Danny and Tommy have a confab while two men watch from nearby, and Tommy tells Danny that the man he killed was Italian, and the other two men are his brothers. If he turns Danny over, they’ll probably castrate him and let him bleed out. But he can’t have a war breaking out between them and the Italians, so he offered to dispatch Danny himself. Danny nods, understanding. They step to the edge of the water and Danny says he died over in France anyway, leaving his brains in the mud. Tommy asks if he has any last requests and poor Danny asks him to look after his wife and boys. He looks up and figures he ought to pray, but the guns blew God right out of his head. A boat approaches and Tommy says they’ll have to get his body out of the city, what with the new copper in town and all. Danny asks him to bury him somewhere nice and tell his wife where he is. Tommy tells Danny he’s a good man and a good soldier, and they shake. Danny turns towards the water, and as the boat pulls up alongside, Tommy dispatches him with a single shot to the back of the head that drops Danny into the boat and spatters Tommy with his blood. The Italians are satisfied.

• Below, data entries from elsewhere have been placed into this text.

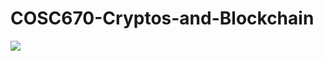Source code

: # COSC670-Cryptos-and-Blockchain

![](https://tenor.com/view/bitcoin-cryptocurrency-blockchain-crypto-moon-gif-19439861)
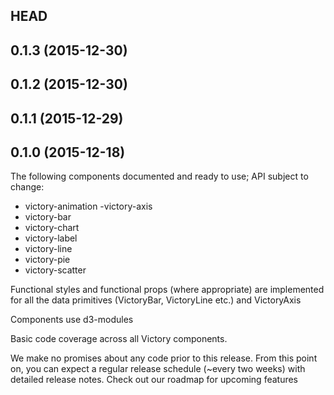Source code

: ## HEAD

## 0.1.3 (2015-12-30)

## 0.1.2 (2015-12-30)

## 0.1.1 (2015-12-29)

## 0.1.0 (2015-12-18)

The following components documented and ready to use; API subject to change:

- victory-animation
-victory-axis
- victory-bar
- victory-chart
- victory-label
- victory-line
- victory-pie
- victory-scatter

Functional styles and functional props (where appropriate) are implemented for all the data primitives (VictoryBar, VictoryLine etc.) and VictoryAxis

Components use d3-modules

Basic code coverage across all Victory components.

We make no promises about any code prior to this release. From this point on, you can expect a regular release schedule (~every two weeks) with detailed release notes. Check out our roadmap for upcoming features
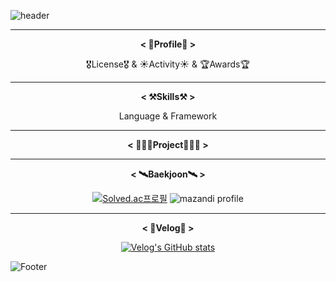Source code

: ![header](https://capsule-render.vercel.app/api?type=waving&color=1E90FF&height=190&section=header&text=Juno's%20GitHub!&fontSize=80&fontColor=FFFFFF)
<div align="center">

---   
 **< 🔎Profile🔎 >**  
 
 🎖️License🎖️ & ☀️Activity☀️ & 🏆Awards🏆
 
---   
**< ⚒️Skills⚒️ >**  
 
 Language & Framework
 
---   
**< 👨🏻‍💻Project👨🏻‍💻 >**
 
---   
**< 🛰️Baekjoon🛰️ >**  
 
[![Solved.ac프로필](http://mazassumnida.wtf/api/v2/generate_badge?boj=kjo980822)](https://solved.ac/kjo980822)
![mazandi profile](http://mazandi.herokuapp.com/api?handle=kjo980822&theme=dark)  
 
---  
**< 🥗Velog🥗 >**  
 
[![Velog's GitHub stats](https://velog-readme-stats.vercel.app/api?name=kjo980822)](https://velog.io/@kjo980822/velog)  
 
 
 </div>

![Footer](https://capsule-render.vercel.app/api?type=waving&color=1E90FF&height=110&section=footer)
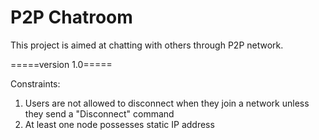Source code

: # P2P Chatroom

This project is aimed at chatting with others through P2P network. 

=====version 1.0=====

Constraints: 
1. Users are not allowed to disconnect when they join a network unless they send a "Disconnect" command 
2. At least one node possesses static IP address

Tommy returns to the betting parlour, where Arthur’s in a rage, because apparently the horse Tommy told all the poor people to bet on in the beginning actually won the race. Tommy tells him this is a good thing, because now everyone thinks the powder trick actually works, so the next time they do it, it won’t just be one street betting, but the whole area, and then the whole of Birmingham. Think big, Arthur. Arthur drinks instead.
Remember that boat Danny was being taken away on? Uh, Danny emerges from the cabin, wondering what the hell happened. Apparently Tommy fired off a shell full of sheep brains. I’m not sure how that would work, but I’ll go with it. The boatman’s taking Danny to London, because Tommy has a job for him. Danny’s a Peaky Blinder now. And I do appreciate the visuals of this scene, with the boat (or, small barge, really) with one lit lantern moving through a rather close tunnel, the light reflecting off the damp walls and the water. That, with the world-weary ferryman gives this a real mythical rowing across the River Styx/crossing over feel to the scene.
Polly asks Tommy if he did the right thing, on the new moon the night before. He said he did and heads out into the snowy night, exchanging a glance with Grace as he passes Harry’s.